De plus en plus confiante, Bibi la biche s’approcha du loup et elle baissa la tête de façon à avoir l’oreille à la hauteur de la gueule du loup, C’est là qu’il lui raconta une histoire qu’elle ne pourra jamais répéter.
Le ventre plein, Léo le loup se traina les pieds durant quelques jours avant que son estomac le tiraille de nouveau. Puis il pensa à la famille de Bibi la biche. Ce jour-là, la température était plus clémente et les animaux profitaient de ce redoux pour quitter la sécurité de la forêt. À pas de loup, il se glissa entre les arbres clairsemés, les broussailles et buisson. Ils étaient là.

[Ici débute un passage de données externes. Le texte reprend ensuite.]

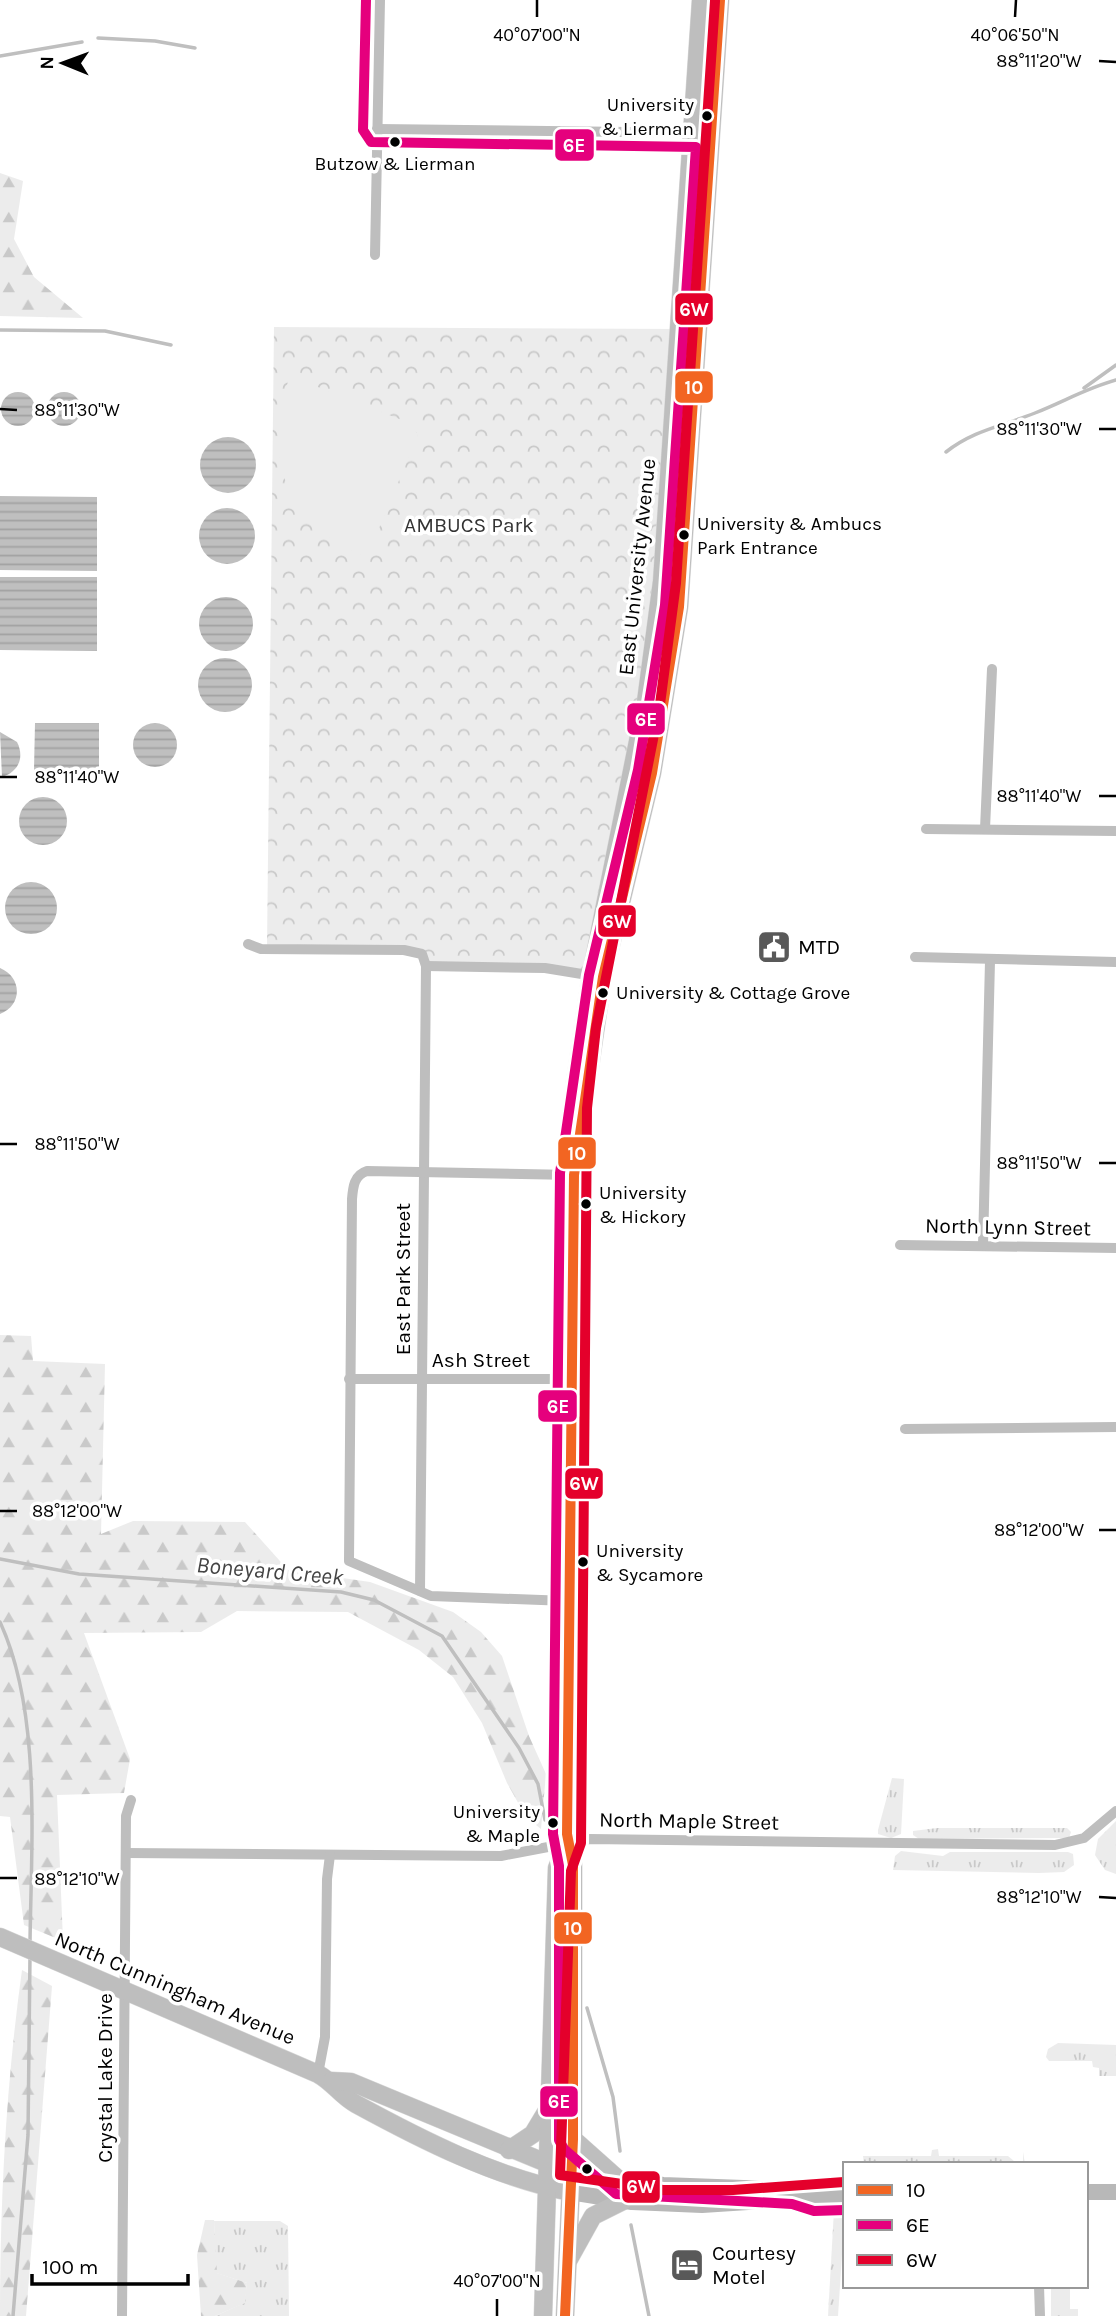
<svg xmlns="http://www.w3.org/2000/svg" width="1116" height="2316" viewBox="0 0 1116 2316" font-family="Karla,sans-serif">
<defs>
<pattern id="grass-tufts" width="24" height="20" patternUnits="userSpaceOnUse" patternTransform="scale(1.75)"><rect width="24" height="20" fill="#ececec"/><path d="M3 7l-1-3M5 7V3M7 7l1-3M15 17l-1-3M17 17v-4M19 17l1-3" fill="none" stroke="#c9c9c9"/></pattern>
<pattern id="forest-firs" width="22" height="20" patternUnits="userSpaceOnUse" patternTransform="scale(1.75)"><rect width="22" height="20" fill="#ececec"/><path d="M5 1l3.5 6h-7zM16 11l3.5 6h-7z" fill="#c9c9c9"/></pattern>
<pattern id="park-crowns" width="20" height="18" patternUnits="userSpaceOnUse" patternTransform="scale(1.75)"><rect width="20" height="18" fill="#ececec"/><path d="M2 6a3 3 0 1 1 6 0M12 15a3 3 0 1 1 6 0" fill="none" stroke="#c9c9c9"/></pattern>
<pattern id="water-rules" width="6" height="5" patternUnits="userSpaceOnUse" patternTransform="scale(1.75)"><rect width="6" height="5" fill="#bfbfbf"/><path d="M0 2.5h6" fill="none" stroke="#a2a2a2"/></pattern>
</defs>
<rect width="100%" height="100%" fill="#fff"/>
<g fill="url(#grass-tufts)">
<polygon points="892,1778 904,1779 901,1834 891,1838 878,1834 878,1830"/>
<polygon points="1116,1821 1116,1874 1105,1870 1095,1855 1098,1839"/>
<polygon points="937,1828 1067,1828 1071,1832 1069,1838 919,1839 913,1835 913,1831"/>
<polygon points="901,1851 943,1856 950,1852 1068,1852 1073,1854 1074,1865 1064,1872 1039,1873 893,1870 895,1856"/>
<polygon points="1058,2043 1116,2045 1116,2076 1099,2076 1099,2068 1093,2067 1092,2061 1049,2061 1046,2057 1048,2049"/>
<polygon points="938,2149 939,2156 1008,2156 1014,2161 1023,2161 1023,2152 1025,2164 864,2164 863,2156 931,2156 932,2150"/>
<polygon points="834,2210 845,2210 838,2316 828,2316"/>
<polygon points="214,2221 280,2221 288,2226 289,2316 215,2316 244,2303 247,2283 216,2273"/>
<polygon points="1051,2286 1070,2286 1070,2309 1078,2309 1078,2316 1051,2316"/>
</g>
<g fill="url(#forest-firs)">
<polygon points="0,173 23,181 14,239 34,277 83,318 0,316"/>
<polygon points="0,1335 31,1336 33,1361 105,1364 101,1534 133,1521 245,1522 288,1570 370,1582 453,1612 481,1632 502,1656 529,1736 546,1774 541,1829 526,1817 507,1783 482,1723 453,1677 419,1650 348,1612 237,1611 201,1632 84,1633 130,1759 124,1793 57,1795 63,1941 24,1925 10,1817 0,1816"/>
<path d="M 22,1970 L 52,1986 L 26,2316 L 0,2316 C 0,2200 6,2085 22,1970 Z"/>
<polygon points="205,2220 214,2220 217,2273 247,2283 245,2303 215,2316 201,2316 197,2255"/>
</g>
<polygon fill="url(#park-crowns)" points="274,327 679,329 662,581 591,975 426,966 422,954 267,946"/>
<path fill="#ececec" d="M 290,376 L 412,424 L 418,435 L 367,557 C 284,528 262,455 290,376 Z"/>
<g fill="url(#water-rules)">
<circle cx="18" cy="409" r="17"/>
<circle cx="64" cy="409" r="17"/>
<circle cx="228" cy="465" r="28"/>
<polygon points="0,496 97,497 97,571 0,570"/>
<circle cx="227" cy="536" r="28"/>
<polygon points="0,577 97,577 97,651 0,650"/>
<circle cx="226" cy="624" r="27"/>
<circle cx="225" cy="685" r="27"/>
<circle cx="155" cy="745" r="22"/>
<polygon points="35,723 99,723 99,771 34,770"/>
<path d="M 0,732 L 17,742 C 25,758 18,772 2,777 Z"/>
<circle cx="43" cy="821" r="24"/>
<circle cx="31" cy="908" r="26"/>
<path d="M 0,968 C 22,977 23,1005 0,1014 Z"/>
</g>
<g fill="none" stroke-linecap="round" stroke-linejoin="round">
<g stroke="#bfbfbf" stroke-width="3.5">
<polyline points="98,38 155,41 195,48"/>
<polyline points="0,56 82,42"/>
<polyline points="0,330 105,331 171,345"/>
<polyline points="1084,388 1116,365"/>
<path d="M 946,452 C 974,430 1003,426 1035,413 C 1063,402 1087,388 1116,380"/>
<polyline points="0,1559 79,1574 341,1592 374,1600 442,1636 519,1748 538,1784 545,1820"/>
<path d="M 0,1622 C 42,1713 31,1845 30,1944"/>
<polyline points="587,2008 613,2097 620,2151"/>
<polyline points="631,2225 649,2316"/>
<polyline points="13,2316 28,2135 30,1955"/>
</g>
<g stroke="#dbdbdb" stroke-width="19">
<g id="primary">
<polyline points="575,1084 591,975 646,701 662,581 701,0"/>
<path d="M 0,1937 L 318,2074 C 333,2082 341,2096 356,2104 C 422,2140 495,2177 570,2192"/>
<polyline points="332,2081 351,2082 556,2167"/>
<polyline points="573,2139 619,2180"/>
<polyline points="509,2150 533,2134 548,2109"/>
<polyline points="568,2261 593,2216 623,2201"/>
<polyline points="543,2316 557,1868 567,1843"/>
<polyline points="565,2316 573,2139 573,1865 567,1834 574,1175 603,977 652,773 679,607 720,0"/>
</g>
</g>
<g stroke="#bebebe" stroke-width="10">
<polyline points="377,129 711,133"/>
<polyline points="375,255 380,0"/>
<polyline points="926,829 1116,831"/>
<polyline points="985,829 992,669"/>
<polyline points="248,944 261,949 404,950 422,954 426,966 420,1591"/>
<polyline points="915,957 1116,962"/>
<polyline points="426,966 545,968 594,976"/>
<polyline points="900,1245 1116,1248"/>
<polyline points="983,1246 990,961"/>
<polyline points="349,1379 571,1379"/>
<polyline points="905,1429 1116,1427"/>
<path d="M 568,1601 L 431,1596 L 349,1561 L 352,1199 C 353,1187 354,1175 367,1171 L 574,1175"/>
<polyline points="126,1853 501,1856 590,1839 1055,1845 1084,1838 1116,1811"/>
<polyline points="318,2074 325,2037 327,1879 330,1855"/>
<polyline points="1039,2286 1040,2316"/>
<polyline points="122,2316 126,1816 131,1800"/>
</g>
<g stroke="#b8b8b8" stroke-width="16">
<polyline points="571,2172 663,2185 795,2190 810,2195"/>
<polyline points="570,2192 632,2202 702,2205 845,2196"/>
<polyline points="1086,2192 1116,2192"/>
</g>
<use href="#primary" stroke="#bebebe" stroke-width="18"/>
<g stroke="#fff" stroke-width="16">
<polyline id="bus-1" points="565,2316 573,2139 573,1865 567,1834 574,1175 603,977 652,773 679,607 720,0"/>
</g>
<g stroke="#fff" stroke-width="16">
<polyline id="bus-2" points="366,0 363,130 371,142 696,147 665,605 638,770 589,975 560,1173 553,1834 559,1866 559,2140 564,2149 616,2194 792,2204 814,2211 845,2210"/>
</g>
<g stroke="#fff" stroke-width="16">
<polyline id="bus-3" points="715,1 676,583 660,704 596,1028 587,1108 581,1843 571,1871 560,2175 663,2190 733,2190 844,2182"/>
</g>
<use href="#bus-1" stroke="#f26522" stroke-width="10"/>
<use href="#bus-2" stroke="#e5007d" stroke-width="10"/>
<use href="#bus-3" stroke="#e4002b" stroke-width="10"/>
</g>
<path fill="none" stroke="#000" stroke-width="2.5" d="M 537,17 L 537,0M 1015,17 L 1016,0M 1099,61 L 1116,62M 0,409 L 17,410M 1099,429 L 1116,429M 0,777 L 17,777M 1099,796 L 1116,796M 0,1144 L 17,1144M 1099,1163 L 1116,1163M 0,1511 L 17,1511M 1099,1530 L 1116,1530M 0,1878 L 17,1878M 1099,1897 L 1116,1898M 497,2316 L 497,2299"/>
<defs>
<g id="civic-square" transform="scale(1.75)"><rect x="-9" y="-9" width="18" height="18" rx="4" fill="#595959" stroke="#fff"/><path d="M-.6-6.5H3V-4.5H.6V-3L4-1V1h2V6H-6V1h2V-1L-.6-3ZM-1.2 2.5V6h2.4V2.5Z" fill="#fff"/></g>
<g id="hotel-square" transform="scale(1.75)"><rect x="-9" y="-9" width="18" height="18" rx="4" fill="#595959" stroke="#fff"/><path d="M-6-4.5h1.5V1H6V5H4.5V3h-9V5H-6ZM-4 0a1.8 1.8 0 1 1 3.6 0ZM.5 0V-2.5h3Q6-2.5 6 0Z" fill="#fff"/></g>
</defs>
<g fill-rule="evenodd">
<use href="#civic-square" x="774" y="947"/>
<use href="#hotel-square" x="687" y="2265"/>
</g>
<g fill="#000" stroke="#fff" stroke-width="2.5">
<circle cx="707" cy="116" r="6"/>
<circle cx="395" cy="142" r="6"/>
<circle cx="684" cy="535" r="6"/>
<circle cx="603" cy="993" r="6"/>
<circle cx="586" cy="1204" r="6"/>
<circle cx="583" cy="1562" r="6"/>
<circle cx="553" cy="1823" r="6"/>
<circle cx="587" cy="2169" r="6"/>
</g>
<g text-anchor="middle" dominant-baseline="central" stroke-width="7" stroke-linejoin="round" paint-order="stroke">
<g font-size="19" fill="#000" stroke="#fff" text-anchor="start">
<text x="694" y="105" text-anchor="end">University<tspan x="694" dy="24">&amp; Lierman</tspan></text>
<text x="395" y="164" text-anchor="middle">Butzow &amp; Lierman</text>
<text x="697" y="524">University &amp; Ambucs<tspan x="697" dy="24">Park Entrance</tspan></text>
<text x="616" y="993">University &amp; Cottage Grove</text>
<text x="599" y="1193">University<tspan x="599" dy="24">&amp; Hickory</tspan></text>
<text x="596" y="1551">University<tspan x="596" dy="24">&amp; Sycamore</tspan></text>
<text x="540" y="1812" text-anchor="end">University<tspan x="540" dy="24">&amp; Maple</tspan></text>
</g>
<g font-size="21" fill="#333" stroke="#fff">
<text x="469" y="525">AMBUCS Park</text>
</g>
<g font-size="21" fill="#000" stroke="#fff">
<text transform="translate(637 567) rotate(-84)">East University Avenue</text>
<text transform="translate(1008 1227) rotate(1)">North Lynn Street</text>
<text transform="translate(403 1279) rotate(-90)">East Park Street</text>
<text x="481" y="1360">Ash Street</text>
<text transform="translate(689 1821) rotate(1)">North Maple Street</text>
<text transform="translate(175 1988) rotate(23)">North Cunningham Avenue</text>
<text transform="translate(105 2078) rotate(-90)">Crystal Lake Drive</text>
</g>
<g font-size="21" fill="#000" stroke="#fff" text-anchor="start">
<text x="798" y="947">MTD</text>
<text x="712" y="2253">Courtesy<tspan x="712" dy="24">Motel</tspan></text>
</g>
<g font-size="23" font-style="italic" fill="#444" stroke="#fff">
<text transform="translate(270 1571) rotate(5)">Boneyard Creek</text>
</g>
</g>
<g font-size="18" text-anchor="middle" fill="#000" stroke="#fff" stroke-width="7" stroke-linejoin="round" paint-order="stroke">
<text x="537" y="41">40°07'00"N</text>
<text x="1015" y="41">40°06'50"N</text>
<text x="1039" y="67">88°11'20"W</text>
<text x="77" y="416">88°11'30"W</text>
<text x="1039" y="435">88°11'30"W</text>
<text x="77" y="783">88°11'40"W</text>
<text x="1039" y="802">88°11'40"W</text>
<text x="77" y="1150">88°11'50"W</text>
<text x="1039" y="1169">88°11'50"W</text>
<text x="77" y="1517">88°12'00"W</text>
<text x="1039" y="1536">88°12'00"W</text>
<text x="77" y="1885">88°12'10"W</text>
<text x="1039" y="1903">88°12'10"W</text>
<text x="497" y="2287">40°07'00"N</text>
</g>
<g stroke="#fff" stroke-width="2.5">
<rect x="554" y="128" width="41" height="34" rx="7" fill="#e5007d"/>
<rect x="674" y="292" width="40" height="34" rx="7" fill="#e4002b"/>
<rect x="674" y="370" width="40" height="34" rx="7" fill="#f26522"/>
<rect x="626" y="702" width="40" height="34" rx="7" fill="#e5007d"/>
<rect x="597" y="904" width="40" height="34" rx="7" fill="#e4002b"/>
<rect x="557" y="1136" width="40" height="34" rx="7" fill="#f26522"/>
<rect x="537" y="1389" width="41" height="34" rx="7" fill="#e5007d"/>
<rect x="564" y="1467" width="40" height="33" rx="7" fill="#e4002b"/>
<rect x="553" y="1911" width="40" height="34" rx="7" fill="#f26522"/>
<rect x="539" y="2085" width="40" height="33" rx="7" fill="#e5007d"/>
<rect x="621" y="2170" width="40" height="34" rx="7" fill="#e4002b"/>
</g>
<g font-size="19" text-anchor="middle" font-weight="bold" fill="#fff">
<text x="574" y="152">6E</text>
<text x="694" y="316">6W</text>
<text x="694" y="394">10</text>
<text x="646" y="726">6E</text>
<text x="617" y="928">6W</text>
<text x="577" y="1160">10</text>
<text x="558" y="1413">6E</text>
<text x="584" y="1490">6W</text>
<text x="573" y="1935">10</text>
<text x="559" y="2108">6E</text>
<text x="641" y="2193">6W</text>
</g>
<rect x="843" y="2162" width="245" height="126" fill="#ffffff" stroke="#999999" stroke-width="2"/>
<rect x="857" y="2185" width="35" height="10" fill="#f26522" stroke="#999999" stroke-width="2"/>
<text x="906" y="2197" font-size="21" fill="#000000">10</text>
<rect x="857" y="2220" width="35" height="10" fill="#e5007d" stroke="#999999" stroke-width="2"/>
<text x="906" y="2232" font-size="21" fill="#000000">6E</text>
<rect x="857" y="2255" width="35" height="10" fill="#e4002b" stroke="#999999" stroke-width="2"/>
<text x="906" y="2267" font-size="21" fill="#000000">6W</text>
<g transform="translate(63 63) rotate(271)" stroke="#ffffff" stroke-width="5" paint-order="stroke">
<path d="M0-5L12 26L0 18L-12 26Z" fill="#000000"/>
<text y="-10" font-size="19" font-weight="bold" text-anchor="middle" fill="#000000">N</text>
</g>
<path d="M32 2274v10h156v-10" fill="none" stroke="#000000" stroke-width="3.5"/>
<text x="42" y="2274" font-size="21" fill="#000000" stroke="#ffffff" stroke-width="5" paint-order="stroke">100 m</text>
</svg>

S’installant confortablement pour planifier sa stratégie, Léo le loup envisagea tous les scénarios possibles avant d’arrêter sa décision. Sorti de nulle part, un lièvre passa à la course. Distrait à peine une seconde Léo tourna la tête. La proie étant à portée de dents, il fit quelques pas rapides et hop dans la gueule. Alerté par le brouhaha la famille de cerf déguerpi à travers la forêt et passa à la course près de la ferme. Dérangés, les chiens se mirent à aboyer. En apercevant le loup qui courait derrière les cerfs, Monsieur s’empara de son fusil de chasse et coupa court au carnage. Or, comme la saison de la chasse n’était pas encore ouverte, un proche voisin s’inquiéta et téléphona au Service de protection de la faune. Après vérification sur le terrain, enquête et procès, Monsieur écopa d’une amende salée.
Les colleys qui n’avaient rien à voir avec l’histoire subirent le changement d’humeur de Monsieur et à leur tour, ils montrèrent aux chats de la ferme la force de leur caractère. Moins présents là où ils étaient attendus, les mulots en profitèrent pour se multiplier, ce qui ne manqua pas d’attirer les renards et les ratons-laveurs qui firent une razzia au poulailler désormais sans surveillance. Sans poules, plus d’œufs pour le marché.
Qu’on soit biche, loup, lièvre, chasseur, voisin, agent, juge, chien, chat, mulot, renard, raton-laveur, poule, œuf, marchand ou Monsieur, la vie ressemble à un grand jeu de dominos dans lequel ceci provoque cela, et puis un jour, pour une mauvaise décision, on finit par ne plus s’y retrouver.
Puisque le bonheur tient à si peu et qu’il est souvent fragile et discret, en toutes circonstances respectons les règles du jeu pour éviter que tous nous y soyons perdants.